Machine Translation has made tremendous progress fueled by improvements in neural nets. We ask ourselves if the quality of translation is now good enough to be useful despite the imperfections in language, particularly when other information sources are not available at all. To test this hypothesis, we would like to automatically translate (using Google Translate) large sections of wikipedia (starting from the vital articles about science / technology / math sections) and track user interaction with those pages. To preserve the quality of Wikipedia pages, we will host those pages on a different site: http://www.wikibabel.com
Methods involve watching aggregated usage of wikibabel pages, as well as occasional surveys on wikibabel as to the quality of translation and the usefulness of the page irrespective of the very imperfect language.

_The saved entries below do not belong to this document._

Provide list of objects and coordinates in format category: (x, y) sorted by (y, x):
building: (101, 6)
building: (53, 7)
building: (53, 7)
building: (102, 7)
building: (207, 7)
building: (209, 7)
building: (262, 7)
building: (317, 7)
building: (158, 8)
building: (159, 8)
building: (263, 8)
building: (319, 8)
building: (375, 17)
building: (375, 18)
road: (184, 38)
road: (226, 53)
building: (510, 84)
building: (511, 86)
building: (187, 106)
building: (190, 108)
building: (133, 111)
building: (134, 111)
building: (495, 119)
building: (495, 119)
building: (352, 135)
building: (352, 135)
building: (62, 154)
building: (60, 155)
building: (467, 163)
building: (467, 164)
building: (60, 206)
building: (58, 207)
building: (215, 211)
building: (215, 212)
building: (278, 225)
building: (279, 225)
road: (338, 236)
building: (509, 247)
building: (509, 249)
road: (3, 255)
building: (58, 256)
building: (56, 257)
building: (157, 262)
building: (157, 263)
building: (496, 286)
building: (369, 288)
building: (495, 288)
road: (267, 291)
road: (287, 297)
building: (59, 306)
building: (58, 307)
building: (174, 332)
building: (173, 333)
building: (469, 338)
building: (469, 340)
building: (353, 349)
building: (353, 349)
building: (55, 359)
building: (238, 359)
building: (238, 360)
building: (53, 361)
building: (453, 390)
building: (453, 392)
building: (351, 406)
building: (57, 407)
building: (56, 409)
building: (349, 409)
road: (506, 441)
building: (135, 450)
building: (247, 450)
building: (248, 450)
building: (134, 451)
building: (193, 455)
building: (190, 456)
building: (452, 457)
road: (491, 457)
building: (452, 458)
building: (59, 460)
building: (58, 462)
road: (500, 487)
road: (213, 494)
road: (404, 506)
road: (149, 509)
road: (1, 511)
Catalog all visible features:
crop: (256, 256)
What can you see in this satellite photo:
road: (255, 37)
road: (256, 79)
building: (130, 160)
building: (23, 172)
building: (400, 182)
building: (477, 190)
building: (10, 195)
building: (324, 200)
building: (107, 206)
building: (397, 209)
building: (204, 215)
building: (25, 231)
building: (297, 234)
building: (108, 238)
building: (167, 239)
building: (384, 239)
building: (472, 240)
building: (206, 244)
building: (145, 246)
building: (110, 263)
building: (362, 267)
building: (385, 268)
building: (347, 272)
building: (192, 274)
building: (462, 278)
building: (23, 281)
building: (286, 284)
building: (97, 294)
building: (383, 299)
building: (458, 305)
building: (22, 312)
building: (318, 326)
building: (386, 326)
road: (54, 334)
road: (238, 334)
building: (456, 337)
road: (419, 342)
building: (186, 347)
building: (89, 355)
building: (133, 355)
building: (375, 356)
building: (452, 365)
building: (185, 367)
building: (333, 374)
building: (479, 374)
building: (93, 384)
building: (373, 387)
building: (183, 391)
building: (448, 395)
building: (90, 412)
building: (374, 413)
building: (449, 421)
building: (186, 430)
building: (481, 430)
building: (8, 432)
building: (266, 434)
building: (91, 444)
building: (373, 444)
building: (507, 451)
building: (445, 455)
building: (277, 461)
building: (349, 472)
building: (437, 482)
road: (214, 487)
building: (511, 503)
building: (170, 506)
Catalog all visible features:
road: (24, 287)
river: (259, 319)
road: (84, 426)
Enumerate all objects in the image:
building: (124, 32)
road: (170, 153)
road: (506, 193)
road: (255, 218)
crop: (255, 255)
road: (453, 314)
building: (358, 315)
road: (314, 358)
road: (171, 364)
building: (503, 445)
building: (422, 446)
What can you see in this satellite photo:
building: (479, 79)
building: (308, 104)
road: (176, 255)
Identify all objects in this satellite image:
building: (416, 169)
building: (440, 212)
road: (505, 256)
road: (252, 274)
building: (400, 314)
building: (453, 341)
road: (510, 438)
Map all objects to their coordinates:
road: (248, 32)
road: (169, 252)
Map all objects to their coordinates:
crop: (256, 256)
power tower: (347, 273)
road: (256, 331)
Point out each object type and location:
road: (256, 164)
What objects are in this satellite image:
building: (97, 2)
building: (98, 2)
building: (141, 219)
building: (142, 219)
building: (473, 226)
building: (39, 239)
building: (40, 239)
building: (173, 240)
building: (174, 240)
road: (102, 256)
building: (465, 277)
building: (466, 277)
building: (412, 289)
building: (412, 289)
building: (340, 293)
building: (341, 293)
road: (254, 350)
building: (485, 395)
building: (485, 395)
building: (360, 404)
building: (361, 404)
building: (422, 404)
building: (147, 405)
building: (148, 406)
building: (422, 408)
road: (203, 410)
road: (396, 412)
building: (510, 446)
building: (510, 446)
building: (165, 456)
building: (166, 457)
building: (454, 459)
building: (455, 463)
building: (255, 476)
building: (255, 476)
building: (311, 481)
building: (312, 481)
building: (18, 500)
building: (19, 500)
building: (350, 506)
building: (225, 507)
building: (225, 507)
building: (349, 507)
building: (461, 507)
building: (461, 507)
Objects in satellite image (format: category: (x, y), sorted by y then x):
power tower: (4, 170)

- 03/2018 - Initial code for a translation complete
- 05/2018 - Funds / translate resources secured and translate the initial 3.5 K pages in the vital articles science / technology / math sections
- 07/2018 - Drive traffic to analyze by releasing on Free Basics and Accessible through Google
- 09/2018 - If sufficient traffic, build survey tool
- 02/2019 - Analyze traffic data and survey to determine usefulness of the translated content.
Policy, Ethics and Human Subjects Research
To avoid disrupting Wikipedians work and potentially have bad grammar on the site, this experiment will be hosted on a separate domain.